* Start Provided text *
Because using GDP maximization to decide policy in those _other_ cases results
in lower overall happiness.

I would have no problem if economic policy-makers were content to merely
_correlate_ their decisions with increasing the GDP. Using it as the only end-
goal, though, is foolish, and using it in those exceptional cases is, by
utility maximization standards, evil.

------
205guy
The whole article is really poor in my opinion. It ostensibly tries to
disprove (or get you to believe that some research disproves) previous
research that earnings beyond $75K per annum in 1st world countries does not
make people happier. To do this, it shows 2 graphs where 99% (my
approximation) of the data points are for 2nd world countries or 1st world
countries with earnings below 64K.

To prove their thesis (and disprove the previous research), they would've
needed straight lines for 1st world countries that continue straight up
between 64K and 128K. There is only one that I would say looks statistically
significant (USA), but it is balanced by one that definitely looks like its
not straight (could be Japan).
* End Provided text *
* Start Raw data *
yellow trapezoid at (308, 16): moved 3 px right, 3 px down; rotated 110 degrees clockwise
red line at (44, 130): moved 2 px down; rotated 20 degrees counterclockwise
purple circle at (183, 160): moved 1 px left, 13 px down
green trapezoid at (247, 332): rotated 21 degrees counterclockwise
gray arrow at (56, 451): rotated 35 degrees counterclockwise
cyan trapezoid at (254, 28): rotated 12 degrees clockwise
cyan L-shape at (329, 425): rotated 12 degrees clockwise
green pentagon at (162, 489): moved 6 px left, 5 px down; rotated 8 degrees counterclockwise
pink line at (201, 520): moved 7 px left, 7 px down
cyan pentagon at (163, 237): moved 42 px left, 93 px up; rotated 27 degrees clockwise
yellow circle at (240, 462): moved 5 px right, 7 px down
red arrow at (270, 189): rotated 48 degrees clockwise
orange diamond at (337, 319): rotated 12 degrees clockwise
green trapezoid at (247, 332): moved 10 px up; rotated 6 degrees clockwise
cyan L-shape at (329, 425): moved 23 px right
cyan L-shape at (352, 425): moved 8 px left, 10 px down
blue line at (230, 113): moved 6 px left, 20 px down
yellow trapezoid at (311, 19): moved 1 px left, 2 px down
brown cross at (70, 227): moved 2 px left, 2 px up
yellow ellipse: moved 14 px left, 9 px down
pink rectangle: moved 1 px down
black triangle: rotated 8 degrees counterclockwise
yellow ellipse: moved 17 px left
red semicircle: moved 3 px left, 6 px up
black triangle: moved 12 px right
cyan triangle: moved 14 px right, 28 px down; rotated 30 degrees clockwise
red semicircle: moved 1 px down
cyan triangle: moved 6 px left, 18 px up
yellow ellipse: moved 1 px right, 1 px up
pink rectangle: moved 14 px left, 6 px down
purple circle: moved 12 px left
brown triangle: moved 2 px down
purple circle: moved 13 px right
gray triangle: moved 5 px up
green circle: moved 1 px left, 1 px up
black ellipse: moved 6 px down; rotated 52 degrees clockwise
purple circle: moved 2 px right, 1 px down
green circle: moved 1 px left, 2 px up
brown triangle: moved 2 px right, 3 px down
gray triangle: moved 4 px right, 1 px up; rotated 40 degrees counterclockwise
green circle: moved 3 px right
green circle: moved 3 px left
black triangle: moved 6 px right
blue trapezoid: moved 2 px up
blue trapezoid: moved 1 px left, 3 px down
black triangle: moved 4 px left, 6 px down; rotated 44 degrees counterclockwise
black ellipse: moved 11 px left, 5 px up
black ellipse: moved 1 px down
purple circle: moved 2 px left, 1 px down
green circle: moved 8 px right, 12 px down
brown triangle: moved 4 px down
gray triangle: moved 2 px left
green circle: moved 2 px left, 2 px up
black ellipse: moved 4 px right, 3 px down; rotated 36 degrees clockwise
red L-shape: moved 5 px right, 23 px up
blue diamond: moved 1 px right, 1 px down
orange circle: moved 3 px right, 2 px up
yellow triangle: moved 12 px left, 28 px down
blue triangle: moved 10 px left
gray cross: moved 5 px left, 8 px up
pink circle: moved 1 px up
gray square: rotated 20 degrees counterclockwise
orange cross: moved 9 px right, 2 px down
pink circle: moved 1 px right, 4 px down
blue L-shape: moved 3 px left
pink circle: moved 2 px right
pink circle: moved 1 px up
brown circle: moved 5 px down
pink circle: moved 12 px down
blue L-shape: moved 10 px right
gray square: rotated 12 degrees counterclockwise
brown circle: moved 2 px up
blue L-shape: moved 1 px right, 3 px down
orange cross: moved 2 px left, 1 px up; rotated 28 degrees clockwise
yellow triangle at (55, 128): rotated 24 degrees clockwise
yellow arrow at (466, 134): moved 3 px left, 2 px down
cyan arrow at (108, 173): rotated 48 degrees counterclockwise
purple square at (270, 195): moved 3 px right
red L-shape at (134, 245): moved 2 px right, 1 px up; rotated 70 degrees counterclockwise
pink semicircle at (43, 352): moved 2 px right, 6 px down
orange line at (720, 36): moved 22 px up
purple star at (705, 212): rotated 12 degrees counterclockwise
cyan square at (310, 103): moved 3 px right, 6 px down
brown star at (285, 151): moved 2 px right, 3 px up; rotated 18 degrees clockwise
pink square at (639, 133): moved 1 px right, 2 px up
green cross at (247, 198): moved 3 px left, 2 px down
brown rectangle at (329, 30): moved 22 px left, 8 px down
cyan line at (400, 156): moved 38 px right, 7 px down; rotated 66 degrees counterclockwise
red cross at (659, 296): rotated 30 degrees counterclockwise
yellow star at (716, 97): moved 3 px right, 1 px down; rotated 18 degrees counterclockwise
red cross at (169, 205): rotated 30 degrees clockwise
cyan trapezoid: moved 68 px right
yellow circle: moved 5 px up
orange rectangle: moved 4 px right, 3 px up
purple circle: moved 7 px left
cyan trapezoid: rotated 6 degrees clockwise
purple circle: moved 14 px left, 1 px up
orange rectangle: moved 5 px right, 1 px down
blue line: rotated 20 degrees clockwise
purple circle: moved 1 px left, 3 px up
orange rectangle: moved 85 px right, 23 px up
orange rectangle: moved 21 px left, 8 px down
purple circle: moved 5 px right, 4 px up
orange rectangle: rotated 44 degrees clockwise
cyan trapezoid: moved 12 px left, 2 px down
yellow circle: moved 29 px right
* End Raw data *
Tasks:
[a] According to the forum thread, above what annual earnings does the earlier research find that people in first-world countries get no happier?
[b] Rewrite the passage of the forum thread that opens with the words containing "I would have" and closes with "earnings below 64K.", substituting "essay" for "article".
The lines above are separate material from the forum thread.

Answers provided:
[a] Above $75K per year.

[b]
I would have no problem if economic policy-makers were content to merely
_correlate_ their decisions with increasing the GDP. Using it as the only end-
goal, though, is foolish, and using it in those exceptional cases is, by
utility maximization standards, evil.

------
205guy
The whole essay is really poor in my opinion. It ostensibly tries to
disprove (or get you to believe that some research disproves) previous
research that earnings beyond $75K per annum in 1st world countries does not
make people happier. To do this, it shows 2 graphs where 99% (my
approximation) of the data points are for 2nd world countries or 1st world
countries with earnings below 64K.